Despite these surface-level similarities, a deep, thematic tension exists between the two films, which are both rooted in claims about education and the good life. Dead Poets Society endorses a progressive philosophy that flirts with nihilism, which should seem familiar to even the most casual contemporary observer of higher education. The Emperor’s Club, on the other hand, offers a full-throated defense of classical education.
Viewed alone, The Emperor’s Club makes clear the virtues of the classics; viewed alongside Dead Poets Society, it illuminates the flaws and underlying dangers of the progressive mentality that has laid siege to American education.
To understand these movies, you have to understand their protagonists. Kline’s character of Mr. Hundert makes this incredibly simple, declaring in the voiceover that opens that film, “I am a teacher—simply that.” Mr. Keating does not offer a similar proclamation of his character, but it’s easy enough to nail him down. Whereas Hundert’s classroom is adorned with busts of Plato, Aristotle, and Cicero, Keating’s features a single portrait of Walt Whitman, staring down from above the blackboard like a Soviet premier. While Hundert quotes Aristophanes, Keating quotes Thoreau—and, in a particularly revealing scene, himself.

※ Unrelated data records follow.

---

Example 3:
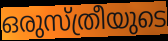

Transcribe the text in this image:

ഒരുസ്ത്രീയുടെ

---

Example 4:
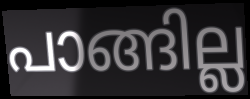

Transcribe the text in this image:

പാങ്ങില്ല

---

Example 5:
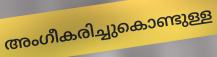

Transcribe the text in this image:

അംഗീകരിച്ചുകൊണ്ടുള്ള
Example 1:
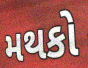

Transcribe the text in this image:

મથકો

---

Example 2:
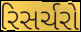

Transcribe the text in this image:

રિસર્ચરો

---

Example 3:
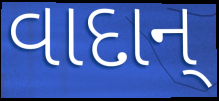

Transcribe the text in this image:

વાદાન્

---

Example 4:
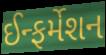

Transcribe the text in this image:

ઈન્ફર્મેશન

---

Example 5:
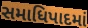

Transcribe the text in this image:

સમાધિપાદમાં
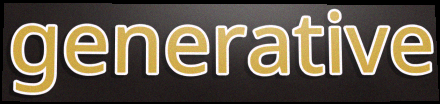
generative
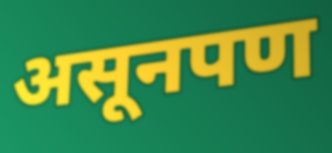
असूनपण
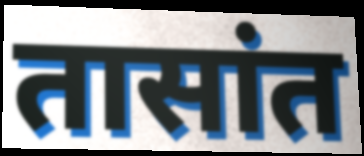
तासांत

Mr. Hundert takes a humble pride in a life spent inculcating virtue in his students. Mr. Keating, on the other hand, is a teacher in name only: He’s less interested in teaching his students than in indoctrinating them in his personal romantic worldview. As the film’s most famous scene shows, he’s downright dismissive of education properly understood, having his students begin their class by tearing up a textbook and declaring the analysis therein to be “excrement.”
Throughout the films, we see the personal philosophies of these men translated into the lessons they teach. To teach a lesson on conformity, Keating brings the boys out to a courtyard and has them walk around. He then observes that, though the boys each began walking at “their own pace,” they quickly fall into each other’s rhythm, marching around in lockstep. Keating tells the boys, “We all have a great need for acceptance. But you must trust that your beliefs are unique … find your own walk.”

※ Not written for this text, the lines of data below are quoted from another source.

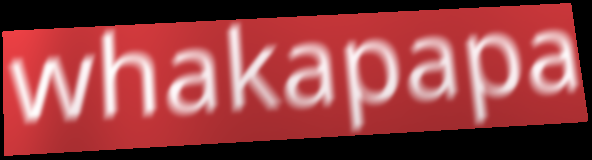
whakapapa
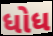
ધોધ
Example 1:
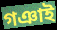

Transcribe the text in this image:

গঞাই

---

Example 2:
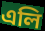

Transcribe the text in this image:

এলি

Note that Keating is not encouraging his students to grow a moral backbone. He instead is teaching them to resist conformity simply to be a nonconformist. No higher standard is at work here. As long as your belief is unique, it doesn’t matter if it’s good or bad—all that matters is that no one else is doing it.
Compare this to the moment when Mr. Hundert stops a young man he sees cutting across the grass. Tongue planted firmly in cheek, he tells the boy to “follow the path … walk where the great men before you have walked.” When the boy nervously agrees, saying, “it’s better for the grass,” Hundert quips back, “it’s better for you.”
Placed side by side, we see that Hundert’s lesson is clearly superior—though Keating’s lesson is far more common. Without any tradition or higher standard to appeal to, Keating cannot, as Hundert does, teach his students to be good. All he can do is assure them that they are special. Without a firm understanding of the good life, all lives become good, so long as they are lived deliberately.
The Emperor’s Club ends some 20 years after its starting point, at a reunion where Mr. Hundert encounters his former students. They seem to attribute their happiness and success in large part to the lessons they learned in his classroom.
We don’t get to see the students of Dead Poets Society as adults, but we can imagine how they turned out. It stands to reason that they would fit in well in our world, dominated as it is by glorified individualism and license, dismissive of traditions that aim at a higher standard. A quick glance at our colleges and universities proves that the John Keatings have beaten out the William Hunderts for the role of educating our citizens, and shaping our national soul. Ours is really a Dead Poets Society, and for that we should be worried.
Fortunately, none of this is a foregone conclusion. To avoid becoming a nation of John Keatings, we should turn back to the classics, and take our first steps down the paths of the great men that came before us. But, if we’re not ready to dive headfirst into Plato’s Republic, there are easier places to start—for instance, watching a film that teaches the right lessons, despite lacking critical acclaim. It’s okay to start slow. After all, Rome wasn’t built in a day.
Tim Rice is a policy analyst living in Brooklyn.